Os dois filhos da técnica em enfermagem Sueli Rodrigues Silva, 40 anos, cursaram a educação infantil na rede pública. Hoje, eles estão em uma escola privada e a mãe de Matheus, 12 anos, e Micael, 8, não abre mão do sistema particular. “Ficava preocupada porque há muita violência nas escolas públicas. Além disso, a estrutura é muito ruim. Não quero que meus filhos fiquem para trás”, justifica Sueli. Os meninos gostaram da troca. “Aqui é mais organizado, a nova escola é bem mais legal”, diz Matheus.

Patrono 
Nos anos 1960, o presidente Juscelino Kubitschek convocou o educador Anísio Teixeira que, com Darcy Ribeiro, idealizou o modelo de educação para a nova capital federal. O grupo comandado pela dupla organizou o sistema educacional de Brasília, que era baseado em um modelo de educação integral.

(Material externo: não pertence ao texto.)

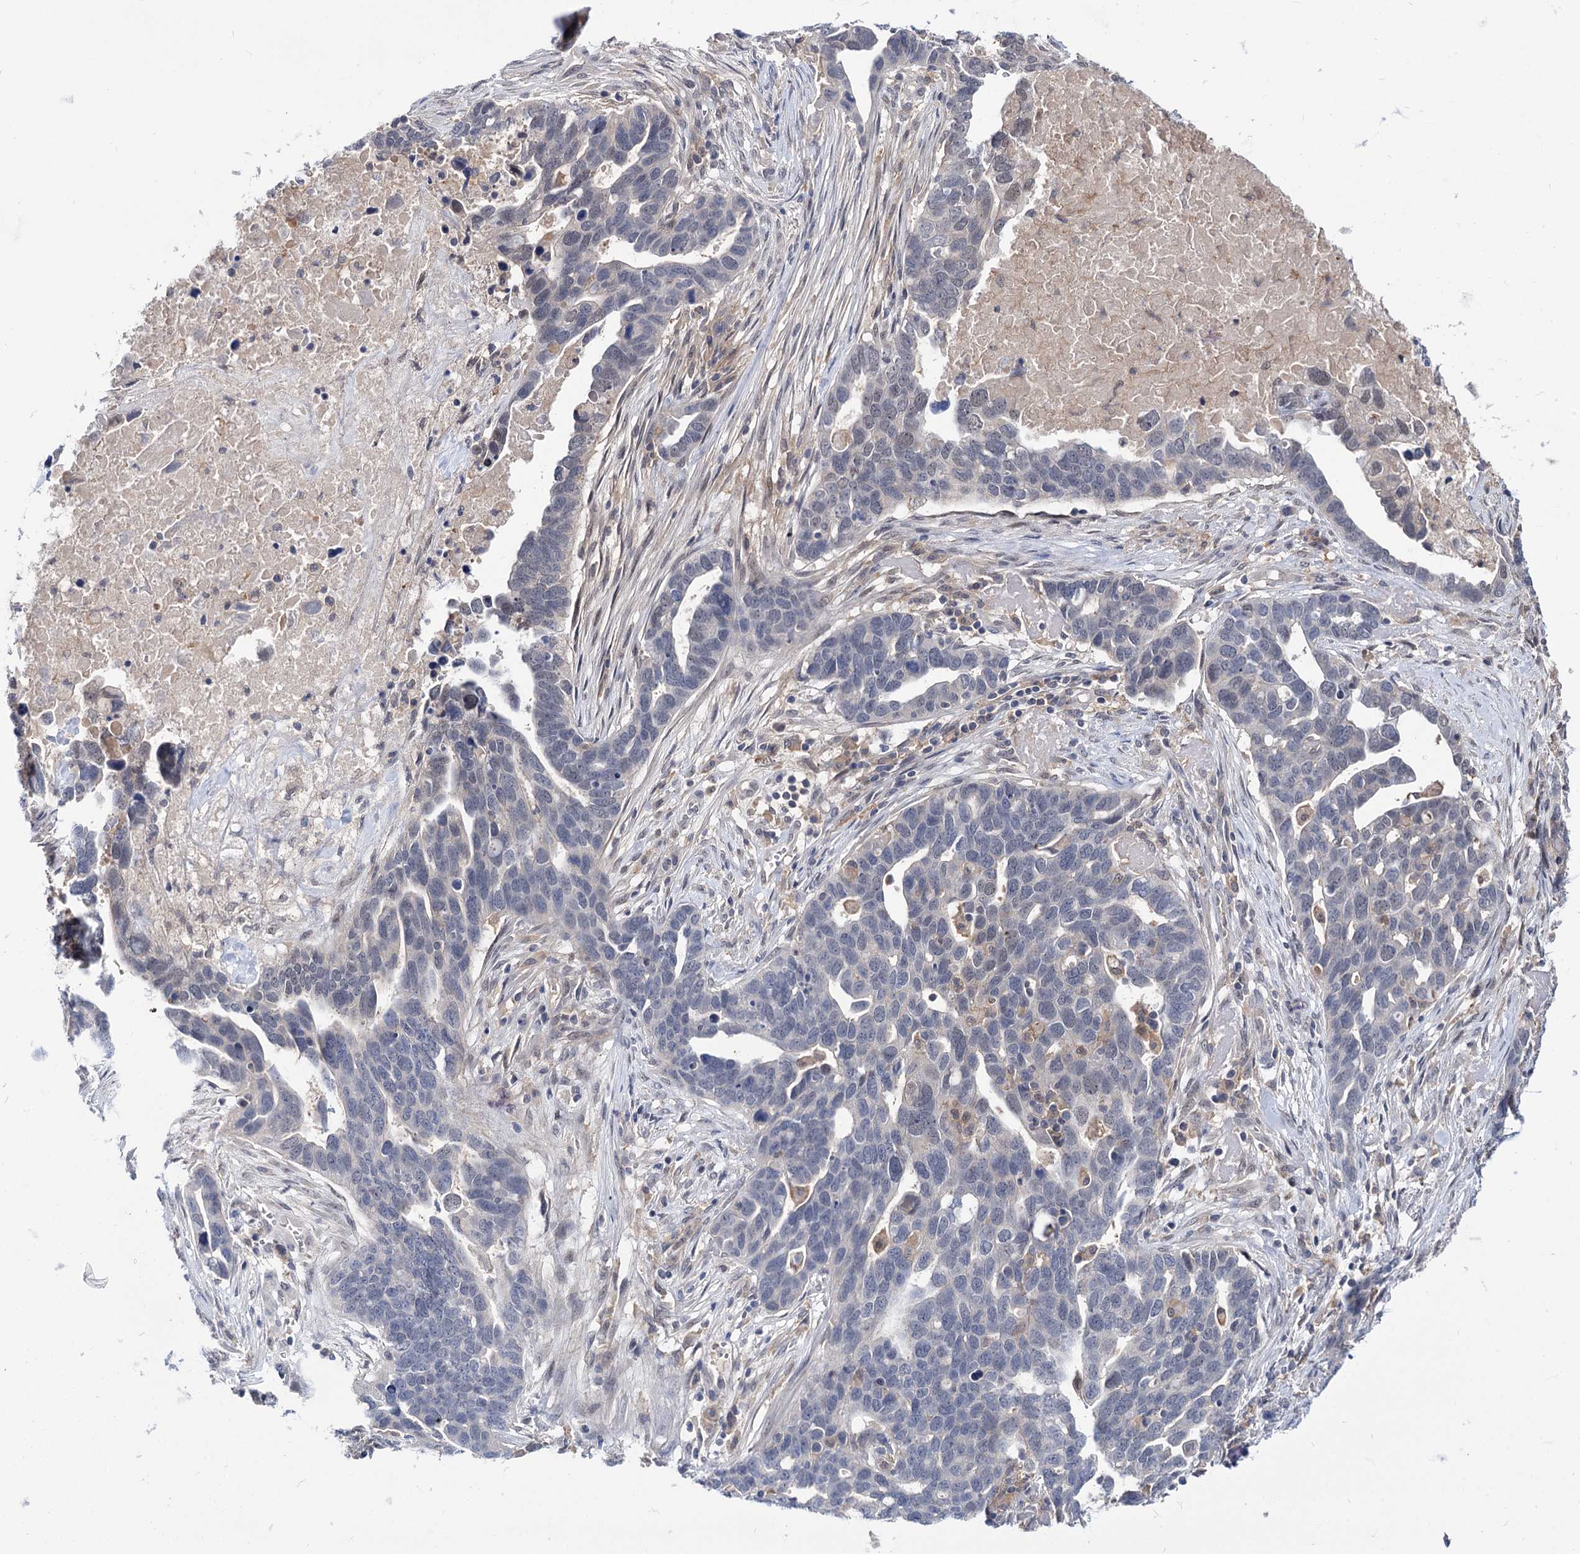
{"staining": {"intensity": "negative", "quantity": "none", "location": "none"}, "tissue": "ovarian cancer", "cell_type": "Tumor cells", "image_type": "cancer", "snomed": [{"axis": "morphology", "description": "Cystadenocarcinoma, serous, NOS"}, {"axis": "topography", "description": "Ovary"}], "caption": "DAB immunohistochemical staining of human ovarian cancer displays no significant staining in tumor cells.", "gene": "NEK10", "patient": {"sex": "female", "age": 54}}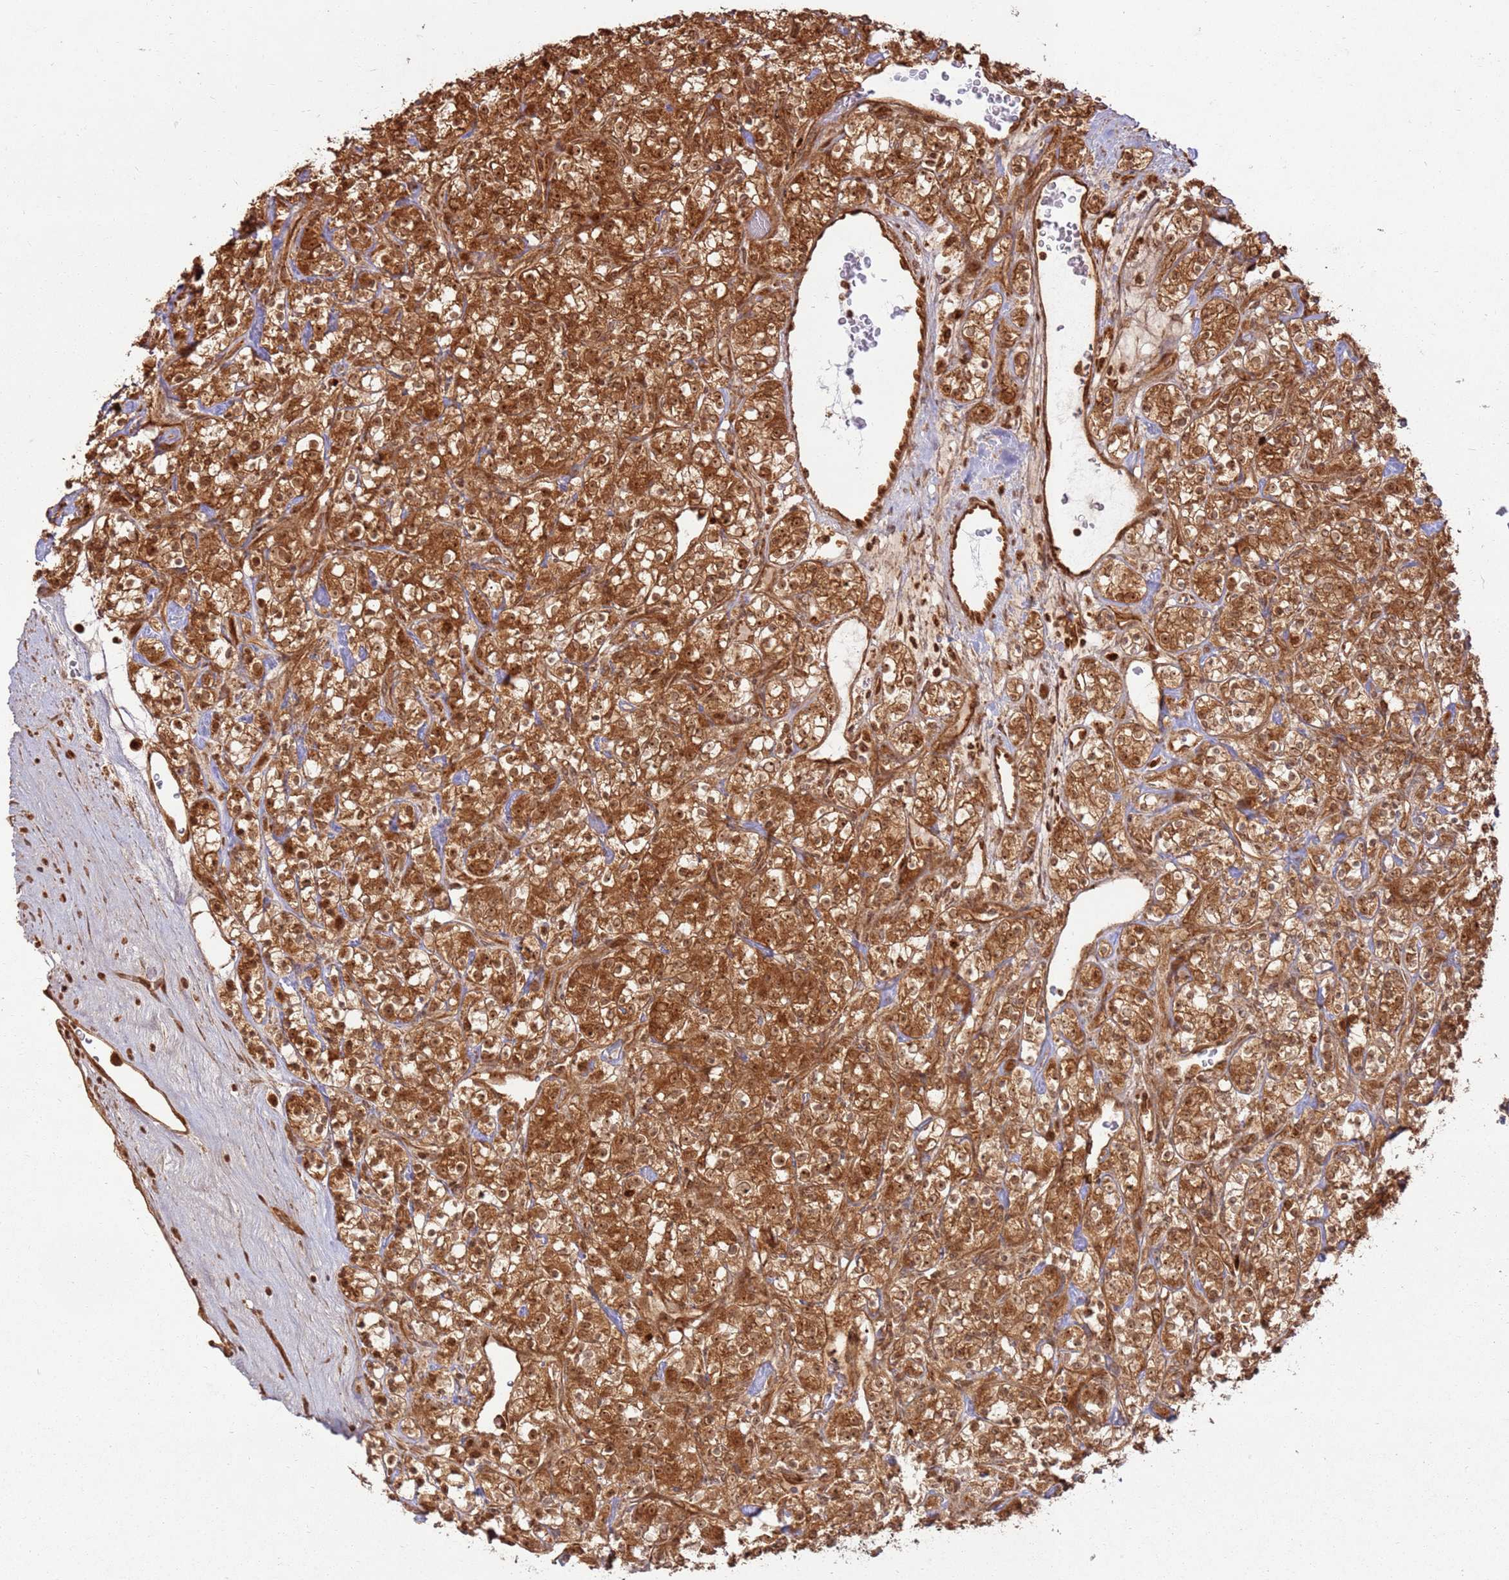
{"staining": {"intensity": "strong", "quantity": ">75%", "location": "cytoplasmic/membranous,nuclear"}, "tissue": "renal cancer", "cell_type": "Tumor cells", "image_type": "cancer", "snomed": [{"axis": "morphology", "description": "Adenocarcinoma, NOS"}, {"axis": "topography", "description": "Kidney"}], "caption": "Protein staining of renal cancer tissue exhibits strong cytoplasmic/membranous and nuclear expression in about >75% of tumor cells.", "gene": "TBC1D13", "patient": {"sex": "male", "age": 77}}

A inspiração veio do Centro Educacional Carneiro Ribeiro, implantado em Salvador, na Bahia, na década de 1950. Aqui, o modelo incluía as escolas classe e as escolas parque e os alunos frequentavam cada uma delas em um turno.

Fenômeno é econômico, diz Secretaria de Educação

A diretora de Organização do Sistema de Ensino da Secretaria de Educação do DF, Raphaella Rosinha Cantarino, diz que o crescimento dos alunos matriculados no sistema privado está relacionado ao aumento da renda das famílias, e não a possíveis questionamentos com relação à qualidade do ensino público. “Houve uma elevação muito grande no poder aquisitivo aqui em Brasília e isso gerou uma mudança de postura. Nos anos 1990, era muito caro manter um filho na escola particular. Hoje, a realidade mudou”, afirma.

Raphaella argumenta, entretanto, que não conhecia os dados do censo do IBGE e, por isso, não poderia fazer comentários sobre os percentuais de expansão das redes pública e privada. De acordo com a diretora, os melhores alunos das escolas públicas ganham bolsa e são atraídos para o sistema particular. “Tivemos uma escola cujo time de futebol foi campeão de um grande torneio. Veio uma escola privada e ofereceu bolsa a todos eles. Isso acontece sempre e acaba estimulando outros pais a também mudarem seus filhos de uma instituição para outra”, afirma a diretora.

Sueli e os filhos, Matheus e Micael: da rede pública para a escola particular (Ed Alves/Esp. CB/D.A. Press)
Sueli e os filhos, Matheus e Micael: da rede pública para a escola particular


“As pessoas precisam saber que a escola pública não é gratuita, ela é financiada com os impostos pagos por todos os brasileiros. E há muitas instituições do governo com grande nível de qualidade. Um aluno de São Sebastião foi finalista de um concurso de redação do Senado. Isso mostra que não é possível fazer generalizações”, defende a diretora da Secretaria de Educação.